§ BRIEF
When you retype the entries, keep each one exact and leave out the pictures.

[Source records]
■ ■ ■ ■
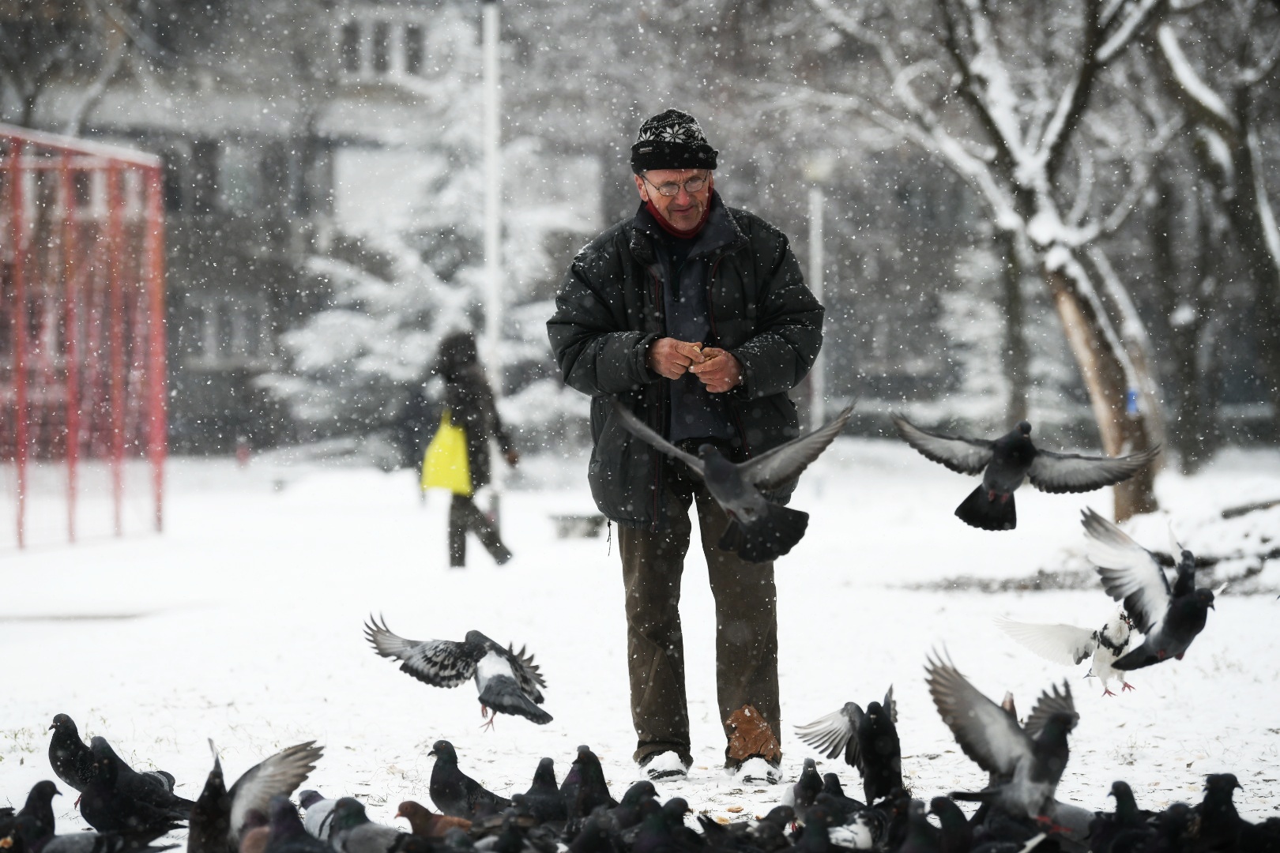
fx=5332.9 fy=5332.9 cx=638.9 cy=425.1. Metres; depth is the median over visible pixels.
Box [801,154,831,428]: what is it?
lamp post
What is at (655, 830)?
pigeon
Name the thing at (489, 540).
person
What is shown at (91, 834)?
pigeon
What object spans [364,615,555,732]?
pigeon
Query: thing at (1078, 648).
pigeon
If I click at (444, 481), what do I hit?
yellow bag
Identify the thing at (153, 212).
red fence
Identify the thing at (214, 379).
building
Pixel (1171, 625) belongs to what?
pigeon
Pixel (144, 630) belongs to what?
snowy ground
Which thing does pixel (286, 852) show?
pigeon
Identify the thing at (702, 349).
food
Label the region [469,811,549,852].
pigeon
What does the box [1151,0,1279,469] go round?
tree
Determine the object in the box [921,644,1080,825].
pigeon
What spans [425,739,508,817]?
pigeon
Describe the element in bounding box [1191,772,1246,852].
pigeon
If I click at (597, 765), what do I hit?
pigeon
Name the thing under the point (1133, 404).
blue sign
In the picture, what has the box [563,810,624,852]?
pigeon
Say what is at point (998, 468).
pigeon
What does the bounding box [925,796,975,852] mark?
pigeon
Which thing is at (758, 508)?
pigeon
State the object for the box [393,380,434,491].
person
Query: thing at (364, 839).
pigeon
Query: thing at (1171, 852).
pigeon
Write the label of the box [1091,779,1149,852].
pigeon
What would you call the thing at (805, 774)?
pigeon
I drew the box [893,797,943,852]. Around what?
pigeon
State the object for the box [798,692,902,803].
pigeon
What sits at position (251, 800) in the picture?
pigeon
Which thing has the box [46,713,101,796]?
pigeon
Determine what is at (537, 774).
pigeon
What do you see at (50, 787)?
pigeon
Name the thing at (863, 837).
pigeon
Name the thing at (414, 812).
pigeon
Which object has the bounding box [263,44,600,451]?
snowy tree
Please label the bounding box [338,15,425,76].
window
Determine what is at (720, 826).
pigeon
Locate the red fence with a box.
[0,124,167,546]
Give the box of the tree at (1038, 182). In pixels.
[801,0,1184,521]
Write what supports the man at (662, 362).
on the snowy ground
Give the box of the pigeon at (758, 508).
[607,401,854,563]
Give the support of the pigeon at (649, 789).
on the snowy ground
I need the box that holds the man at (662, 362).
[546,106,827,784]
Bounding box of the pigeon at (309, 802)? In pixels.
[297,790,338,841]
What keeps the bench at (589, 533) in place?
on the snowy ground
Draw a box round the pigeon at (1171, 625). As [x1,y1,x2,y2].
[1080,507,1220,675]
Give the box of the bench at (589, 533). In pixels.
[547,512,606,539]
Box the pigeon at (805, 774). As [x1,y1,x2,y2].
[781,757,824,820]
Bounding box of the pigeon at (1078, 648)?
[993,609,1140,698]
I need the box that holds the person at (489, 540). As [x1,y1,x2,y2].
[431,330,515,568]
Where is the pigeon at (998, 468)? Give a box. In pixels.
[892,417,1161,533]
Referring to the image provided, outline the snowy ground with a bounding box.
[0,437,1279,849]
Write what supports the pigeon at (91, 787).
on the snowy ground
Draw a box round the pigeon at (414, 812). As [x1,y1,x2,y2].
[393,800,473,840]
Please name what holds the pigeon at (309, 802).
on the snowy ground
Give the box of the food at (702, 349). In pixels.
[686,341,706,361]
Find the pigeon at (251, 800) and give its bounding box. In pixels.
[192,738,323,852]
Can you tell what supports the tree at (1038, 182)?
on the snowy ground
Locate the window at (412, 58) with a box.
[402,25,425,74]
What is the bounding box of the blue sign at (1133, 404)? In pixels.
[1125,386,1139,415]
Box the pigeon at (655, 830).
[626,798,698,852]
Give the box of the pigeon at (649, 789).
[610,780,661,829]
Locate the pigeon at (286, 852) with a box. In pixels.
[257,796,336,852]
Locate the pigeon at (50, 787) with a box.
[3,780,60,852]
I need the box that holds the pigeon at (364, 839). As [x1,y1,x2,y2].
[331,798,406,852]
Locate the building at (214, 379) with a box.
[0,0,612,458]
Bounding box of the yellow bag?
[418,412,473,495]
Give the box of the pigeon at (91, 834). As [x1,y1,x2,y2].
[33,828,178,852]
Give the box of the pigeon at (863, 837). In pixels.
[826,813,883,849]
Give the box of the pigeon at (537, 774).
[514,757,568,824]
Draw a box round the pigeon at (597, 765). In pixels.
[560,745,611,819]
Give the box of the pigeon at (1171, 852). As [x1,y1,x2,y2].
[1141,804,1200,852]
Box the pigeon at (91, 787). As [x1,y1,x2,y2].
[74,734,190,835]
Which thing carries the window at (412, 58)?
in the building at (214, 379)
■ ■ ■ ■
§ SOLUTION
fx=5332.9 fy=5332.9 cx=638.9 cy=425.1. Metres; depth is the median over visible pixels.
Box [801,154,831,428]: what is it?
lamp post
What is at (655, 830)?
pigeon
Name the thing at (489, 540).
person
What is shown at (91, 834)?
pigeon
What object spans [364,615,555,732]?
pigeon
Query: thing at (1078, 648).
pigeon
If I click at (444, 481), what do I hit?
yellow bag
Identify the thing at (153, 212).
red fence
Identify the thing at (214, 379).
building
Pixel (1171, 625) belongs to what?
pigeon
Pixel (144, 630) belongs to what?
snowy ground
Which thing does pixel (286, 852) show?
pigeon
Identify the thing at (702, 349).
food
Label the region [469,811,549,852].
pigeon
What does the box [1151,0,1279,469] go round?
tree
Determine the object in the box [921,644,1080,825].
pigeon
What spans [425,739,508,817]?
pigeon
Describe the element in bounding box [1191,772,1246,852].
pigeon
If I click at (597, 765), what do I hit?
pigeon
Name the thing under the point (1133, 404).
blue sign
In the picture, what has the box [563,810,624,852]?
pigeon
Say what is at point (998, 468).
pigeon
What does the bounding box [925,796,975,852] mark?
pigeon
Which thing is at (758, 508)?
pigeon
State the object for the box [393,380,434,491].
person
Query: thing at (364, 839).
pigeon
Query: thing at (1171, 852).
pigeon
Write the label of the box [1091,779,1149,852].
pigeon
What would you call the thing at (805, 774)?
pigeon
I drew the box [893,797,943,852]. Around what?
pigeon
State the object for the box [798,692,902,803].
pigeon
What sits at position (251, 800) in the picture?
pigeon
Which thing has the box [46,713,101,796]?
pigeon
Determine what is at (537, 774).
pigeon
What do you see at (50, 787)?
pigeon
Name the thing at (863, 837).
pigeon
Name the thing at (414, 812).
pigeon
Which object has the bounding box [263,44,600,451]?
snowy tree
Please label the bounding box [338,15,425,76].
window
Determine what is at (720, 826).
pigeon
Locate the red fence with a box.
[0,124,167,546]
Give the box of the tree at (1038, 182). In pixels.
[801,0,1184,521]
Write what supports the man at (662, 362).
on the snowy ground
Give the box of the pigeon at (758, 508).
[607,401,854,563]
Give the support of the pigeon at (649, 789).
on the snowy ground
I need the box that holds the man at (662, 362).
[546,106,827,784]
Bounding box of the pigeon at (309, 802)? In pixels.
[297,790,338,841]
What keeps the bench at (589, 533) in place?
on the snowy ground
Draw a box round the pigeon at (1171, 625). As [x1,y1,x2,y2].
[1080,507,1220,675]
Give the box of the bench at (589, 533). In pixels.
[547,512,606,539]
Box the pigeon at (805, 774). As [x1,y1,x2,y2].
[781,757,824,820]
Bounding box of the pigeon at (1078, 648)?
[993,609,1140,698]
I need the box that holds the person at (489, 540). As [x1,y1,x2,y2].
[431,330,515,568]
Where is the pigeon at (998, 468)? Give a box. In pixels.
[892,417,1161,533]
Referring to the image provided, outline the snowy ground with a bounding box.
[0,437,1279,849]
Write what supports the pigeon at (91, 787).
on the snowy ground
Draw a box round the pigeon at (414, 812). As [x1,y1,x2,y2].
[393,800,473,840]
Please name what holds the pigeon at (309, 802).
on the snowy ground
Give the box of the food at (702, 349). In pixels.
[686,341,706,361]
Find the pigeon at (251, 800) and give its bounding box. In pixels.
[192,738,323,852]
Can you tell what supports the tree at (1038, 182)?
on the snowy ground
Locate the window at (412, 58) with a box.
[402,25,425,74]
What is the bounding box of the blue sign at (1133, 404)? In pixels.
[1125,386,1139,415]
Box the pigeon at (655, 830).
[626,798,698,852]
Give the box of the pigeon at (649, 789).
[610,780,661,829]
Locate the pigeon at (286, 852) with a box. In pixels.
[257,796,336,852]
Locate the pigeon at (50, 787) with a box.
[3,780,60,852]
I need the box that holds the pigeon at (364, 839). As [x1,y1,x2,y2].
[331,798,406,852]
Locate the building at (214, 379) with a box.
[0,0,612,458]
Bounding box of the yellow bag?
[418,412,473,495]
Give the box of the pigeon at (91, 834). As [x1,y1,x2,y2].
[33,828,178,852]
Give the box of the pigeon at (863, 837). In pixels.
[826,813,883,849]
Give the box of the pigeon at (537, 774).
[514,757,568,824]
Draw a box round the pigeon at (597, 765). In pixels.
[560,745,611,819]
Give the box of the pigeon at (1171, 852). As [x1,y1,x2,y2].
[1141,804,1200,852]
Box the pigeon at (91, 787). As [x1,y1,x2,y2].
[74,734,190,835]
Which thing carries the window at (412, 58)?
in the building at (214, 379)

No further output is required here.